[Stored data entries]
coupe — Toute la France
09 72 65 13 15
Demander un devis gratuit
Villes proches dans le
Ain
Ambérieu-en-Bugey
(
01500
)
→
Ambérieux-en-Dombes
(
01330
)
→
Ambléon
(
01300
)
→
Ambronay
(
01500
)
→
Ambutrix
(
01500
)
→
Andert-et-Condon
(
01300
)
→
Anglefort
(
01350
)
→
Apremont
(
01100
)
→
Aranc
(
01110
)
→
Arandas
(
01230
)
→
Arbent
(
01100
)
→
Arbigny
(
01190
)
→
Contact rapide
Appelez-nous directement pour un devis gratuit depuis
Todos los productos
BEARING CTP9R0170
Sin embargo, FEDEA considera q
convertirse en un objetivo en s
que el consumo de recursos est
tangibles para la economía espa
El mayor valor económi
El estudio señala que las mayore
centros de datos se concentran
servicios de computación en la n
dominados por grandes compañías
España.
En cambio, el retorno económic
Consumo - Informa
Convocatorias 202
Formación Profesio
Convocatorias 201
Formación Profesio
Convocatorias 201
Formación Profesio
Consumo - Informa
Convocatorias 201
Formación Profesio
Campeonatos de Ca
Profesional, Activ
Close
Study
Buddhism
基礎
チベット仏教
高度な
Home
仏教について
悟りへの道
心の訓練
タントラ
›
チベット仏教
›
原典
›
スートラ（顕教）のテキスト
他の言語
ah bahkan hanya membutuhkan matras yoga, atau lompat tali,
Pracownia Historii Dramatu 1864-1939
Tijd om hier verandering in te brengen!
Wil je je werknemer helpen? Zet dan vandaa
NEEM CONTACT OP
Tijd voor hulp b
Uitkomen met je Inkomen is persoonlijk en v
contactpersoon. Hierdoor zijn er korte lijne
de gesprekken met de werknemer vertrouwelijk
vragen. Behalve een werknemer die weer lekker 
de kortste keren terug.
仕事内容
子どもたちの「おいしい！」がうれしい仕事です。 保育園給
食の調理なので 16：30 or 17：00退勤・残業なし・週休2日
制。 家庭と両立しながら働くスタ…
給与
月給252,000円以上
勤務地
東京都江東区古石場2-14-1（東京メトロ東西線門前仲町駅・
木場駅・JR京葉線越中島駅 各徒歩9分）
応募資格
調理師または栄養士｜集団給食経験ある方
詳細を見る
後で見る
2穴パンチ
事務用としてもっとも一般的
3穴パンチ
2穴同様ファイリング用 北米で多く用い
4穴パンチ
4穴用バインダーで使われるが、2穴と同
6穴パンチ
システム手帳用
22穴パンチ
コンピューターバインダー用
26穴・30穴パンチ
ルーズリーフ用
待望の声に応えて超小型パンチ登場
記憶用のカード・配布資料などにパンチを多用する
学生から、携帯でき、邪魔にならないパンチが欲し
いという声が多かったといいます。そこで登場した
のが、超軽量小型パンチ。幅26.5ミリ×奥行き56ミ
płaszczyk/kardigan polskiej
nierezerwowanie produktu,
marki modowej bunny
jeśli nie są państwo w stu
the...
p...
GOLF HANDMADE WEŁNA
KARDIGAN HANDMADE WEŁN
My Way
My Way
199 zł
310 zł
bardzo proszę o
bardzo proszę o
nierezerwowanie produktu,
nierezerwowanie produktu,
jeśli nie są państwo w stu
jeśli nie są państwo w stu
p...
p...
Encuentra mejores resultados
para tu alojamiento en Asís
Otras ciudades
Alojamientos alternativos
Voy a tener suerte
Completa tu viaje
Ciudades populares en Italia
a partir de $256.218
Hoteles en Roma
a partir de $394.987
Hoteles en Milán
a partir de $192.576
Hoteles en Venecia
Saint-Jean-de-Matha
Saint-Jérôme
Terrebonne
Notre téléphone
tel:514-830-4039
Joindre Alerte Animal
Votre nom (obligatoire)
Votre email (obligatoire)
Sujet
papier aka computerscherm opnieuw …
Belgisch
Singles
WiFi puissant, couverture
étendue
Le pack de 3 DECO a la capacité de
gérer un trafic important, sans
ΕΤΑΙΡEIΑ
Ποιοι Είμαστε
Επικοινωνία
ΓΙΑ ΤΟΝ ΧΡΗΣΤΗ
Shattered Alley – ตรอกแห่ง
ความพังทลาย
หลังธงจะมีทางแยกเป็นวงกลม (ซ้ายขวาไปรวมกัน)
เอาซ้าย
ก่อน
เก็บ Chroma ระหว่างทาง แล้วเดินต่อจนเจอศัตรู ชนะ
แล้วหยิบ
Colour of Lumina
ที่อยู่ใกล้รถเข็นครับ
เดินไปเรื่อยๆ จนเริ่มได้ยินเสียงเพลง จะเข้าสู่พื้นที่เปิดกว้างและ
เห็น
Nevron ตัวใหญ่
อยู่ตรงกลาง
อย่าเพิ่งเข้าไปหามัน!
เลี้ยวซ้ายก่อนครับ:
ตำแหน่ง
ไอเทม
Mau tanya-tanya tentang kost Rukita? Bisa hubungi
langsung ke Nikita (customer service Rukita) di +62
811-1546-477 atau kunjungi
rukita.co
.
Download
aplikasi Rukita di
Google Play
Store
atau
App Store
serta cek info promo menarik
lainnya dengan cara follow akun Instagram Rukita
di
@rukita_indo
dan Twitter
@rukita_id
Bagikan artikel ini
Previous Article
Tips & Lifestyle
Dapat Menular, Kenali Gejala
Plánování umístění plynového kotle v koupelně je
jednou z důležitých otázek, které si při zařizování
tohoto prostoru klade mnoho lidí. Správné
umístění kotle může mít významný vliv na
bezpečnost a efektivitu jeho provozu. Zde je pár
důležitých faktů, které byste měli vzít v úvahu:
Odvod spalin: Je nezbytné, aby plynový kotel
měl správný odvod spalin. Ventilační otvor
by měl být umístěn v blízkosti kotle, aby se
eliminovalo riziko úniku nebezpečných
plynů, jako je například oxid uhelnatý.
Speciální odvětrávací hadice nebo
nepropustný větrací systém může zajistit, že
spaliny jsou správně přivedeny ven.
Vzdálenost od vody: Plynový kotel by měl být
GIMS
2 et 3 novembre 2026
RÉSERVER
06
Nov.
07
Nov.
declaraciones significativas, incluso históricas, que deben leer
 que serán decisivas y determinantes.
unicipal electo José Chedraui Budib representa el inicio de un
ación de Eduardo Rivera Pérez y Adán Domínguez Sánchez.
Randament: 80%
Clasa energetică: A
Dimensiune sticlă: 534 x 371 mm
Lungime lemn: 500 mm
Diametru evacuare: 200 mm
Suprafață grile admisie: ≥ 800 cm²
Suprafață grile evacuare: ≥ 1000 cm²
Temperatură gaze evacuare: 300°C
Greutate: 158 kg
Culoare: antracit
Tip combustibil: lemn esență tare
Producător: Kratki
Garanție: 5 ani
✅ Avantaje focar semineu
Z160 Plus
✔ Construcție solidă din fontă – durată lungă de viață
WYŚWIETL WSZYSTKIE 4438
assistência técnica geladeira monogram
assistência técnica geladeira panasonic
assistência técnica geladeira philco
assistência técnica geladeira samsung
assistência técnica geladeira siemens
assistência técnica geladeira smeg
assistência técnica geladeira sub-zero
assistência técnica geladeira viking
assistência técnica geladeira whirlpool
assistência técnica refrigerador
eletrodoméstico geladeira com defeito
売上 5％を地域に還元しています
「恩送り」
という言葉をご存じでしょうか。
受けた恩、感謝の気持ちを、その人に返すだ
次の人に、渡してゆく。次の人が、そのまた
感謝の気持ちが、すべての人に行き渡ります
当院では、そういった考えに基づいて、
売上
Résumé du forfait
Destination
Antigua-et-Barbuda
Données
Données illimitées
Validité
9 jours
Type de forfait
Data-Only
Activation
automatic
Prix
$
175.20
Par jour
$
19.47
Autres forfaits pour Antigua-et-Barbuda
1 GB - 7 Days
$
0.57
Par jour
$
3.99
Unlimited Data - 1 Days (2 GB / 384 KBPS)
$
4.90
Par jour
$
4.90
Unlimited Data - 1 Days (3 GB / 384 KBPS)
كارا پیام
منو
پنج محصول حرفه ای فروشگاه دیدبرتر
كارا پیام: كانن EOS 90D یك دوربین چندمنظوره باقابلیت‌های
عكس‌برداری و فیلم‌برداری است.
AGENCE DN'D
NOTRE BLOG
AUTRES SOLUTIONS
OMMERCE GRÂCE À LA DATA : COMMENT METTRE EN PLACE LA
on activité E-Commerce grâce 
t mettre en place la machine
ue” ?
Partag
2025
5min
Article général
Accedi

### Task to carry out
Reproduce the listing verbatim, starting at its first line and ending at the line that contains "Tijd om hier verandering in te brengen!", with both of these lines included.

### Solution to this exercise
coupe — Toute la France
09 72 65 13 15
Demander un devis gratuit
Villes proches dans le
Ain
Ambérieu-en-Bugey
(
01500
)
→
Ambérieux-en-Dombes
(
01330
)
→
Ambléon
(
01300
)
→
Ambronay
(
01500
)
→
Ambutrix
(
01500
)
→
Andert-et-Condon
(
01300
)
→
Anglefort
(
01350
)
→
Apremont
(
01100
)
→
Aranc
(
01110
)
→
Arandas
(
01230
)
→
Arbent
(
01100
)
→
Arbigny
(
01190
)
→
Contact rapide
Appelez-nous directement pour un devis gratuit depuis
Todos los productos
BEARING CTP9R0170
Sin embargo, FEDEA considera q
convertirse en un objetivo en s
que el consumo de recursos est
tangibles para la economía espa
El mayor valor económi
El estudio señala que las mayore
centros de datos se concentran
servicios de computación en la n
dominados por grandes compañías
España.
En cambio, el retorno económic
Consumo - Informa
Convocatorias 202
Formación Profesio
Convocatorias 201
Formación Profesio
Convocatorias 201
Formación Profesio
Consumo - Informa
Convocatorias 201
Formación Profesio
Campeonatos de Ca
Profesional, Activ
Close
Study
Buddhism
基礎
チベット仏教
高度な
Home
仏教について
悟りへの道
心の訓練
タントラ
›
チベット仏教
›
原典
›
スートラ（顕教）のテキスト
他の言語
ah bahkan hanya membutuhkan matras yoga, atau lompat tali,
Pracownia Historii Dramatu 1864-1939
Tijd om hier verandering in te brengen!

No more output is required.